Nasional

Perkembangan Pesantren Al-Ittifaq Ciwidey

Ahad, 19 Januari 2020 | 12:30 WIB

Perkembangan Pesantren Al-Ittifaq Ciwidey

Dosen Unusia mencium tangan KH Fuad Affandi (Foto: NU Online/Syakir)

Bandung, NU Online
Pondok Pesantren Al-Ittifaq Ciwidey, Bandung, Jawa Barat pada mulanya sangat konservatif. Pasalnya, pendirinya KH Manshur dan penerusnya KH Rifai mengharamkan banyak hal.

Hal itu disampaikan oleh KH Fuad Affandi, pengasuhnya saat ini, saat para pengajar Fakultas Islam Nusantara (FIN) Universitas Nahdlatul Ulama Indonesia (Unusia) sowan kepadanya pada Selasa (14/1).

Kiai Fuad menjelaskan bahwa abahnya memusuhi pemerintah. Ada kepala desa terlihat melewati rumahnya, misalnya, pintu rumah langsung ditutup.Tidak hanya itu, sekolah, dan bahkan tembok beton pun diharamkan karena dianggap sebagai tradisi orang kafir.

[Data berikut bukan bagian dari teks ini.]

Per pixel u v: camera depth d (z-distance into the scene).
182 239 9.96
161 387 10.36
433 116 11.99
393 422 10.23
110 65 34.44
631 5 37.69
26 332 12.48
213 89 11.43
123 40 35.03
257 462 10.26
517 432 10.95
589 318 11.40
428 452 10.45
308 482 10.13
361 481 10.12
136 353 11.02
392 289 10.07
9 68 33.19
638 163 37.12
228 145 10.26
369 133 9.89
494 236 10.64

Namun, sepulang dari Lasem, Jawa Tengah, sekitar tahun 1970-an, Kiai Fuad meyakinkan orang tuanya bahwa pemerintah bukanlah penjajah. Pasalnya, abahnya yang berjuang untuk kemerdekaan itu masih beranggapan pemerintah masih koloni sehingga kebenciannya masih memuncak.

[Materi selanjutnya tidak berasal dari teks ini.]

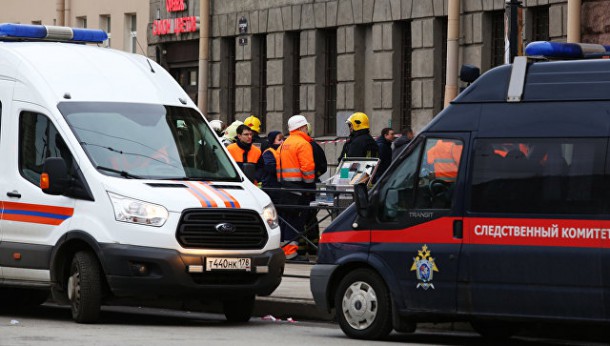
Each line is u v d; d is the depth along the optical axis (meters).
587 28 57.22
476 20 71.75
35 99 34.69
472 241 28.84
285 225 44.50
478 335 33.03
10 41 37.50
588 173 27.69
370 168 48.38
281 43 86.81
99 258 32.34
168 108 35.44
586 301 27.53
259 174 49.47
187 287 32.12
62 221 33.31
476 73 30.72
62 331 30.58
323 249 31.20
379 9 78.56
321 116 84.69
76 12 103.19
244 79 90.06
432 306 29.42
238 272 32.72
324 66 84.69
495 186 28.70
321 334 31.83
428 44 74.94
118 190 32.53
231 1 90.62
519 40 46.47
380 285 30.19
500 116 28.94
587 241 27.53
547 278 27.92
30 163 34.44
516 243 28.30
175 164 34.12
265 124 89.81
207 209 32.44
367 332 30.31
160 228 32.03
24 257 34.12
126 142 34.00
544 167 28.17
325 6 82.88
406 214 29.88
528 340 32.03
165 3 95.50
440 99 75.38
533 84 28.72
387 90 78.19
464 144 29.23
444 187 29.41
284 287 39.72
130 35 99.94
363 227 30.50
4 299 39.62
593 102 28.00
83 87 34.88
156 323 34.12
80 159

Ia menjelaskan kepada abahnya bahwa presiden saat itu adalah orang Gunung Kidul (Soeharto) yang sama-sama warga Indonesia.

Kiai Fuad juga meminta izin kepada abahnya untuk mendirikan sekolah formal di pondoknya. Sebab, ia menjelaskan kepada orang tuanya bahwa pesantren akan sulit berkembang jika tidak mendirikan sekolah. Pasalnya, ia khawatir masyarakat tidak mondok karena tidak terfasilitasi pendidikan formalnya.

Mendengar penjelasan tersebut, abahnya dengan tulus mengizinkannya. Mulailah saat itu berkembang pendidikan formal hingga menengah atas. "Satu langkah lagi perguruan tinggi," katanya.

Pengajar FIN Unusia Syamsul Hadi menjelaskan bahwa memang ada kecenderungan hal yang sama di zaman itu mengingat program yang dicanangkan oleh Presiden Soeharto, bahwa dalam bekerja perlu ijazah.

"Tuntutan profesi harus punya ijazah resmi. Pondok salaf dulu kan gak punya ijazah. Jadi preferensi masyarakat ya pendidikan harus ijazah," katanya.

Saat ini, pesantren yang diasuhnya terus mengembangkan pertanian. Bahkan sudah mengekspor produknya ke Jepang dan Belanda. Tak sedikit pelajar dan mahasiswa yang turut tinggal di pesantren tersebut demi mengetahui pengembangan pertanian ala Al-Ittifaq.